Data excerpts
======

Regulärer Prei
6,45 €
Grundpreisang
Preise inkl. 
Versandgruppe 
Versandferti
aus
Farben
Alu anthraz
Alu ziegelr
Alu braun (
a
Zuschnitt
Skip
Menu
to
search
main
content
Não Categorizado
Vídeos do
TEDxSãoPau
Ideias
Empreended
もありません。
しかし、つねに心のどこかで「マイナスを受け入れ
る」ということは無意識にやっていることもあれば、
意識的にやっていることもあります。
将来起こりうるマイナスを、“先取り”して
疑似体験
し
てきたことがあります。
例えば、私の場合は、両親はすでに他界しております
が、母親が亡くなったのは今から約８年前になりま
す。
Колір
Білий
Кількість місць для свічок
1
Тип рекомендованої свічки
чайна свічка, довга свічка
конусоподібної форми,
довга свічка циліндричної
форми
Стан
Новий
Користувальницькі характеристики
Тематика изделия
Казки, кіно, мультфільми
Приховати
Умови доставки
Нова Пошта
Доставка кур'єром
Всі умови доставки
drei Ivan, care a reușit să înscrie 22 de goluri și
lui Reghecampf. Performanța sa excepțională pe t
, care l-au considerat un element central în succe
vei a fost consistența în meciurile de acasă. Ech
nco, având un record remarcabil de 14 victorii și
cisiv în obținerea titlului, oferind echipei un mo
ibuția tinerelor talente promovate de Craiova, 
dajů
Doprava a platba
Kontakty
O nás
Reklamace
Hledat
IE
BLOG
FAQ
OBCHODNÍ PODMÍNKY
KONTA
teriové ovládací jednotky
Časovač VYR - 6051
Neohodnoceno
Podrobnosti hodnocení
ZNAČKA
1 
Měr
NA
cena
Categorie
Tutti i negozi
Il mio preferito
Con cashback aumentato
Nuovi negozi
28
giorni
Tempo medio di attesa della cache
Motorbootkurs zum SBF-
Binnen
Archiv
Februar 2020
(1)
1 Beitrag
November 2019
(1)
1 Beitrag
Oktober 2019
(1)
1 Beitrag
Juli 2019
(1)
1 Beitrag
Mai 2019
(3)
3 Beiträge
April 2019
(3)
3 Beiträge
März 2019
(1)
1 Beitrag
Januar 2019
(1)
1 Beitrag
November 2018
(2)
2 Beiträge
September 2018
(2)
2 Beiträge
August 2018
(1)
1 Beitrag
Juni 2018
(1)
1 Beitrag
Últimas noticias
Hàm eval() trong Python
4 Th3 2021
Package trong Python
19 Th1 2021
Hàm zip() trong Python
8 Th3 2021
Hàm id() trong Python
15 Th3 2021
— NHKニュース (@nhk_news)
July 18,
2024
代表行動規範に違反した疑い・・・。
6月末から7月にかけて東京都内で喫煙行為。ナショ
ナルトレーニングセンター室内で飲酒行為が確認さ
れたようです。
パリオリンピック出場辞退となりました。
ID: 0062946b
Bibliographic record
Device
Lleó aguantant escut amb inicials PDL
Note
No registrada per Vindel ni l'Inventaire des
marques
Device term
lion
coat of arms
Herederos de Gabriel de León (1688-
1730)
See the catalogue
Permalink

======

Problem to solve
Each entry above should be retyped exactly, with nothing missed.

Worked solution
Regulärer Prei
6,45 €
Grundpreisang
Preise inkl. 
Versandgruppe 
Versandferti
aus
Farben
Alu anthraz
Alu ziegelr
Alu braun (
a
Zuschnitt
Skip
Menu
to
search
main
content
Não Categorizado
Vídeos do
TEDxSãoPau
Ideias
Empreended
もありません。
しかし、つねに心のどこかで「マイナスを受け入れ
る」ということは無意識にやっていることもあれば、
意識的にやっていることもあります。
将来起こりうるマイナスを、“先取り”して
疑似体験
し
てきたことがあります。
例えば、私の場合は、両親はすでに他界しております
が、母親が亡くなったのは今から約８年前になりま
す。
Колір
Білий
Кількість місць для свічок
1
Тип рекомендованої свічки
чайна свічка, довга свічка
конусоподібної форми,
довга свічка циліндричної
форми
Стан
Новий
Користувальницькі характеристики
Тематика изделия
Казки, кіно, мультфільми
Приховати
Умови доставки
Нова Пошта
Доставка кур'єром
Всі умови доставки
drei Ivan, care a reușit să înscrie 22 de goluri și
lui Reghecampf. Performanța sa excepțională pe t
, care l-au considerat un element central în succe
vei a fost consistența în meciurile de acasă. Ech
nco, având un record remarcabil de 14 victorii și
cisiv în obținerea titlului, oferind echipei un mo
ibuția tinerelor talente promovate de Craiova, 
dajů
Doprava a platba
Kontakty
O nás
Reklamace
Hledat
IE
BLOG
FAQ
OBCHODNÍ PODMÍNKY
KONTA
teriové ovládací jednotky
Časovač VYR - 6051
Neohodnoceno
Podrobnosti hodnocení
ZNAČKA
1 
Měr
NA
cena
Categorie
Tutti i negozi
Il mio preferito
Con cashback aumentato
Nuovi negozi
28
giorni
Tempo medio di attesa della cache
Motorbootkurs zum SBF-
Binnen
Archiv
Februar 2020
(1)
1 Beitrag
November 2019
(1)
1 Beitrag
Oktober 2019
(1)
1 Beitrag
Juli 2019
(1)
1 Beitrag
Mai 2019
(3)
3 Beiträge
April 2019
(3)
3 Beiträge
März 2019
(1)
1 Beitrag
Januar 2019
(1)
1 Beitrag
November 2018
(2)
2 Beiträge
September 2018
(2)
2 Beiträge
August 2018
(1)
1 Beitrag
Juni 2018
(1)
1 Beitrag
Últimas noticias
Hàm eval() trong Python
4 Th3 2021
Package trong Python
19 Th1 2021
Hàm zip() trong Python
8 Th3 2021
Hàm id() trong Python
15 Th3 2021
— NHKニュース (@nhk_news)
July 18,
2024
代表行動規範に違反した疑い・・・。
6月末から7月にかけて東京都内で喫煙行為。ナショ
ナルトレーニングセンター室内で飲酒行為が確認さ
れたようです。
パリオリンピック出場辞退となりました。
ID: 0062946b
Bibliographic record
Device
Lleó aguantant escut amb inicials PDL
Note
No registrada per Vindel ni l'Inventaire des
marques
Device term
lion
coat of arms
Herederos de Gabriel de León (1688-
1730)
See the catalogue
Permalink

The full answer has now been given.